With 765 cases reported in the province during the first three months of 2021, it appears that the sexually transmitted infection could be headed to another high.
Alberta declared a syphilis outbreak in 2019 with 2,265 cases of syphilis reported that year. This topped the previous year and previous year…
In fact, the rate of syphilis has increased by more than 10 times since 2014 when 160 cases were reported, including increases of nearly 200% in 2018 and 47% in 2019.
Then in 2020, 2,509 cases cases were reported, a nine percent increase from 2019 and the highest number so far.
“The highest rates we’ve seen since the 1940s, which is, of course, the pre-antibiotic era,” said Dr. Ameeta Singh, an infectious disease specialist who works at Edmonton’s Royal Alexandra Hospital.
“Despite all of our advances, we are seeing a horrifying rate of syphilis cases.”
The tragedy doesn’t stop there. Since 2014, there have been 73 cases of congenital syphilis, resulting in 14 still births.

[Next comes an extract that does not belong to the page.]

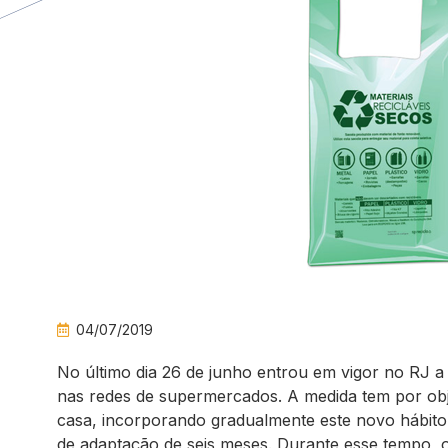
04/07/2019
No último dia 26 de junho entrou em vigor no RJ a 
nas redes de supermercados. A medida tem por objet
casa, incorporando gradualmente este novo hábito
de adaptação de seis meses. Durante esse tempo,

Dr. Deena Hinshaw, Alberta’s chief medical officer of health, also mentioned COVID-19’s hand in the issue in a recent statement. “The majority of our public health resources have been directed at the COVID-19 response, as has been necessary. That has come at the cost of not fully working on other threats, like syphilis and opioid deaths,” she said.
Alberta Health Service’s message concerning getting tested for syphilis: STI testing is private and free to anyone in Alberta, and walk-in clinics are available throughout the province.
- Anyone experiencing STI-related symptoms.
- Anyone with a sexual partner who has an STI
- Anyone in a new, anonymous, or multiple sexual partners, should be screened every 3-6 months.
- All pregnant persons should be tested in the first trimester and again at the time of delivery.